Error Recovery & Retry Policies¶

SHIPIT Agent handles failures gracefully at every level — LLM provider errors, tool execution failures, and hallucinated tool names all produce recoverable error messages instead of crashing the agent run.

How error recovery works¶

When a tool fails after exhausting retries, the runtime produces an error ToolResult message and sends it back to the LLM. The LLM sees the error and can decide to try a different tool, adjust its approach, or report the issue to the user.

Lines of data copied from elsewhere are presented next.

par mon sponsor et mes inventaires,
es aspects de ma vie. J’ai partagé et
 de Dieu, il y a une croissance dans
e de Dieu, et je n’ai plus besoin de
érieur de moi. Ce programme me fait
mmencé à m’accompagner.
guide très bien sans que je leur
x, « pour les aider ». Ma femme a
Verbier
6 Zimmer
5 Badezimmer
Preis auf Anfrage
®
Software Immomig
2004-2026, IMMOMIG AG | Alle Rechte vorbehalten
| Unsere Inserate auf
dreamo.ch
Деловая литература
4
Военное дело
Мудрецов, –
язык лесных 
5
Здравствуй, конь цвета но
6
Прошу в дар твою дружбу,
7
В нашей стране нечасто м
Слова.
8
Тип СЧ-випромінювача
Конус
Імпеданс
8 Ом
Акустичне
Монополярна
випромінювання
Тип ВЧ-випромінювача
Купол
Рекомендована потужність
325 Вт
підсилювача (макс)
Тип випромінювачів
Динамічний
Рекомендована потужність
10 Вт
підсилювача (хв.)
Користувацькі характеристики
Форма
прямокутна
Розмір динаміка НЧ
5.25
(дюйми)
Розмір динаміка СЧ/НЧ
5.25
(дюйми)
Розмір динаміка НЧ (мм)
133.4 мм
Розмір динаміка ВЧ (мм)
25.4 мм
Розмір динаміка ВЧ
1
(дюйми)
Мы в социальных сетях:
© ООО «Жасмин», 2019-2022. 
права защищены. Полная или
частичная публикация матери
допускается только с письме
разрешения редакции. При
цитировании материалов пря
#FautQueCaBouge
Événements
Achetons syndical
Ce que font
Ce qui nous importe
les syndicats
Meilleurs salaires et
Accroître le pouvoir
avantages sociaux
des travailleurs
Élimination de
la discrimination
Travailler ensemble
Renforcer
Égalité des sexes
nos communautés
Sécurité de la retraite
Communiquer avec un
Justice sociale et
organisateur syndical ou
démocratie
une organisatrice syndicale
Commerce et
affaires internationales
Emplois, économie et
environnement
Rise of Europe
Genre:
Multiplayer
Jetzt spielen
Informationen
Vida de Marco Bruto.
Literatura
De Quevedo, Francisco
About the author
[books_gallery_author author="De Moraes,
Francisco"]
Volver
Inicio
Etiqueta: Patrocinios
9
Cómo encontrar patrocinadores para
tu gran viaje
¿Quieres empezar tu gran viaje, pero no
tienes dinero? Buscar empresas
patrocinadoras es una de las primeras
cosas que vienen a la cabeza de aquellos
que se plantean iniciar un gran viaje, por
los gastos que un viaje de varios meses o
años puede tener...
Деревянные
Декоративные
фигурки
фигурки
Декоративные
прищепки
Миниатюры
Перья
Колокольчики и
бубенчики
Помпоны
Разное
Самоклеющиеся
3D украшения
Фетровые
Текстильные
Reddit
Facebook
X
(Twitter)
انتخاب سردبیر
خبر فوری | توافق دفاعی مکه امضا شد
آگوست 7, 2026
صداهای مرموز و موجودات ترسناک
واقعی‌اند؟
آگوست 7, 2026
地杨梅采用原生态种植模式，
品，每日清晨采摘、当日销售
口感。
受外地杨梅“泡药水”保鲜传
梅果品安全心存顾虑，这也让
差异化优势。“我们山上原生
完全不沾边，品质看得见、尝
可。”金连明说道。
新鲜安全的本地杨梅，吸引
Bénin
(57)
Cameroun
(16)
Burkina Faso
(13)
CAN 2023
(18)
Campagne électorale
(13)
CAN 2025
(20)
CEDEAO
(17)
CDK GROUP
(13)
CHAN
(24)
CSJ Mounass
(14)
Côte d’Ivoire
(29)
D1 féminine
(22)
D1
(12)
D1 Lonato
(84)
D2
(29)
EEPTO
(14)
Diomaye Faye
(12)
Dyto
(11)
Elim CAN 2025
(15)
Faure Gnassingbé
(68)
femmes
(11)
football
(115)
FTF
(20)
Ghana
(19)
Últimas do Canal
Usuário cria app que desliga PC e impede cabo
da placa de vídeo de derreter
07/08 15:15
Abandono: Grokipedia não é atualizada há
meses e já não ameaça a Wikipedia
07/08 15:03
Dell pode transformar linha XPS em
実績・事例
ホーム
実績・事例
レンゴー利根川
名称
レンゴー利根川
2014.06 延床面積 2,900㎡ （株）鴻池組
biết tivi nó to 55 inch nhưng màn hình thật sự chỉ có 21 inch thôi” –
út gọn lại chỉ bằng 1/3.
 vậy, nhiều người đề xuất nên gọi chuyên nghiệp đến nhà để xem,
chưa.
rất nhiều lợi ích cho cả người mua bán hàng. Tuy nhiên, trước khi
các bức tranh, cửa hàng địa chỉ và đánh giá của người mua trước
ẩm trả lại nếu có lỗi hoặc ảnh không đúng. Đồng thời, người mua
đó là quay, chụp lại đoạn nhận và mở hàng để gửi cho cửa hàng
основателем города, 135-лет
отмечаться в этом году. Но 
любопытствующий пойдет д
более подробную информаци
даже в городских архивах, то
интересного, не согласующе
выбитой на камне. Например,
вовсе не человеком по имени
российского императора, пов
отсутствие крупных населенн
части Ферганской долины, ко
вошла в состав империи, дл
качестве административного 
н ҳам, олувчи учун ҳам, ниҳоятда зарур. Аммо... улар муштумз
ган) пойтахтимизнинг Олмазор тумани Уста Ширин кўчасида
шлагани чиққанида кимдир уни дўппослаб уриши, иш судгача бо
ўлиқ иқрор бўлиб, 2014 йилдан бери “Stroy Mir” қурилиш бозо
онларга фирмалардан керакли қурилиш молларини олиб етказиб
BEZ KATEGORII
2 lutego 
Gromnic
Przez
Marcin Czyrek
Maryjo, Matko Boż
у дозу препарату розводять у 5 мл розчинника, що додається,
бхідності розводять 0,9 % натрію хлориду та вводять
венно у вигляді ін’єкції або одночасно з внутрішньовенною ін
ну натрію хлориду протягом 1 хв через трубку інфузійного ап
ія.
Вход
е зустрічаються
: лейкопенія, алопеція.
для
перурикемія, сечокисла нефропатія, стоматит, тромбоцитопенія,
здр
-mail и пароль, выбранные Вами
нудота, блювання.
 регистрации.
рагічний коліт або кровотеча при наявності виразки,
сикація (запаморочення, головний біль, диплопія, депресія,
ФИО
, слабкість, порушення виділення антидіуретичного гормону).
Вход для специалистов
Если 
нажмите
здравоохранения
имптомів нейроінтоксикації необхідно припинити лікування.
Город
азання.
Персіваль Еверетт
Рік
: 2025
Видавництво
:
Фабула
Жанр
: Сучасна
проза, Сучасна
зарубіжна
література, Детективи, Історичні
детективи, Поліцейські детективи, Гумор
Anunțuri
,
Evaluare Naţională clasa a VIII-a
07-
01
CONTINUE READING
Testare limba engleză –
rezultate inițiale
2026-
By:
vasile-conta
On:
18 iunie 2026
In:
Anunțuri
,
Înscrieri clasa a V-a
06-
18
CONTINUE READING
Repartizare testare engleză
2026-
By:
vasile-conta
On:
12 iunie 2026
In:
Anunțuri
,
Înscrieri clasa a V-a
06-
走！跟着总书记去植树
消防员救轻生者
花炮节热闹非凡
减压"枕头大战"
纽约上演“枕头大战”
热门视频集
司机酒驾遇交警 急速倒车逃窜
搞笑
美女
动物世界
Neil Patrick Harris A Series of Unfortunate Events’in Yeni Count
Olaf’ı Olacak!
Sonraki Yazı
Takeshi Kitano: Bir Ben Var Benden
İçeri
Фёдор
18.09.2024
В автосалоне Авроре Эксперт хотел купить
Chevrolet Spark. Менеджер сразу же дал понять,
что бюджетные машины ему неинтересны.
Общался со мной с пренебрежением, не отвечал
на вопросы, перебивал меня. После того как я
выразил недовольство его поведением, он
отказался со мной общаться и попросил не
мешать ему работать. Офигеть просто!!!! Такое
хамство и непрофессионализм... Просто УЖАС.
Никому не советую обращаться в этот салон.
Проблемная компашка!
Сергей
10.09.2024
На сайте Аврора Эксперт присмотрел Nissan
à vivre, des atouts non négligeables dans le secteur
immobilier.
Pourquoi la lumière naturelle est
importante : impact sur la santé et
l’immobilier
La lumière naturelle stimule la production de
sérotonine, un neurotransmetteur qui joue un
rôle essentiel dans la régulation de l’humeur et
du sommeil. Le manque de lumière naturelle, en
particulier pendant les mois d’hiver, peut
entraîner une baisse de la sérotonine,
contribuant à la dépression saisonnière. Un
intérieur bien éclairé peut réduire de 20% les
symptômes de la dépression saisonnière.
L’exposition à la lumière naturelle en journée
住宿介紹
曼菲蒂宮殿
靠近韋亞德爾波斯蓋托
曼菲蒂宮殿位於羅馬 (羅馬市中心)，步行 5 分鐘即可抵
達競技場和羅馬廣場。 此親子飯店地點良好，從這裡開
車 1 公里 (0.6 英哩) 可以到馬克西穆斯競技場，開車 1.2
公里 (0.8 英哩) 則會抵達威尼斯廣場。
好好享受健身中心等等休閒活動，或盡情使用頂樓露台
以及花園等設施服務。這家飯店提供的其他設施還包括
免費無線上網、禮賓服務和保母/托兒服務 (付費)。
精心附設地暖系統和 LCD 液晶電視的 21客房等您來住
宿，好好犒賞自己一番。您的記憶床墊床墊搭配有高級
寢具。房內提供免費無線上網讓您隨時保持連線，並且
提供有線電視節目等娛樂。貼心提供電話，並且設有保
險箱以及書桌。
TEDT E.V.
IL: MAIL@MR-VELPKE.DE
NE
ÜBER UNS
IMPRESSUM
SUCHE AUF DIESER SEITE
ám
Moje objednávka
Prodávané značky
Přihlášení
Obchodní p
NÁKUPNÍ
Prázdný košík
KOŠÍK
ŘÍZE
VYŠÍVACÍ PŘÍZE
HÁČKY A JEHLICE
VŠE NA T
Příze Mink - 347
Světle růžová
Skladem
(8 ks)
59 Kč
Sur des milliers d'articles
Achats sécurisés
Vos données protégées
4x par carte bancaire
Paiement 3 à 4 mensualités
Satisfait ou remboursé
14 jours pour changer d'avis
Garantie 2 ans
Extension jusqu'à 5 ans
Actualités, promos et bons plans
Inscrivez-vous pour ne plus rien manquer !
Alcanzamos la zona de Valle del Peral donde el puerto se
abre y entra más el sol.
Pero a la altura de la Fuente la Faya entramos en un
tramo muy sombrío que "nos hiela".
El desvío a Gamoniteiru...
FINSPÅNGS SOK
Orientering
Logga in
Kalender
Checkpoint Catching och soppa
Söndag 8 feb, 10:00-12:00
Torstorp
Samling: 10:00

LLM: "Call web_search with query='latest news'"
         │
         ▼
    web_search raises ConnectionError
         │
    retry 1 → still fails
         │
         ▼
    Runtime creates error message:
    "Error running tool 'web_search': connection refused"
         │
         ▼
    LLM sees error, decides to try open_url instead
         │
         ▼
    Agent continues running

This is the same pattern used for hallucinated tool names — every tool call gets a paired result message, whether success or error, keeping the conversation balanced for all providers (especially Bedrock).

Retry policy¶

from shipit_agent import Agent, RetryPolicy

agent = Agent(
    llm=llm,
    retry_policy=RetryPolicy(
        max_llm_retries=2,           # retry LLM calls up to 2 times
        max_tool_retries=1,          # retry tool calls up to 1 time
        retry_on_exceptions=(        # only retry these exception types
            ConnectionError,
            TimeoutError,
            OSError,
        ),
    ),
)

Default exceptions¶

The default retry_on_exceptions is (ConnectionError, TimeoutError, OSError) — network and I/O errors that are typically transient. This is intentionally narrow:

Exception type	Retried by default	Why
`ConnectionError`	Yes	Network hiccup, retry likely succeeds
`TimeoutError`	Yes	Server slow, retry may succeed
`OSError`	Yes	I/O issue, often transient
`RuntimeError`	No	Usually a bug, retrying won't help
`ValueError`	No	Bad data, same input = same error
`TypeError`	No	Code bug, fix the code
`KeyError`	No	Missing data, not transient

To retry on additional exceptions:

RetryPolicy(
    retry_on_exceptions=(ConnectionError, TimeoutError, OSError, RuntimeError),
)

Events emitted during failures¶

Event	When	Key payload
`tool_retry`	Tool failed, retrying	`attempt`, `error`, `iteration`
`tool_failed`	Tool failed permanently (or hallucinated name)	`error`, `iteration`
`llm_retry`	LLM call failed, retrying	`attempt`, `error`

Before vs. after (the old behavior)¶

Scenario	Before (v1.0.0)	After (v1.0.2)
Tool raises after retries	Agent crashes, caller gets exception	Error message sent to LLM, agent continues
Hallucinated tool name	Error message sent to LLM	Error message sent to LLM (unchanged)
LLM provider error	Retried, then crashes	Retried, then crashes (unchanged)

Breaking change from 1.0.0

If you were catching tool exceptions from agent.run(), note that tool failures no longer propagate as exceptions. The agent will continue running and include the error in its response. Check result.events for tool_failed events if you need to detect failures programmatically.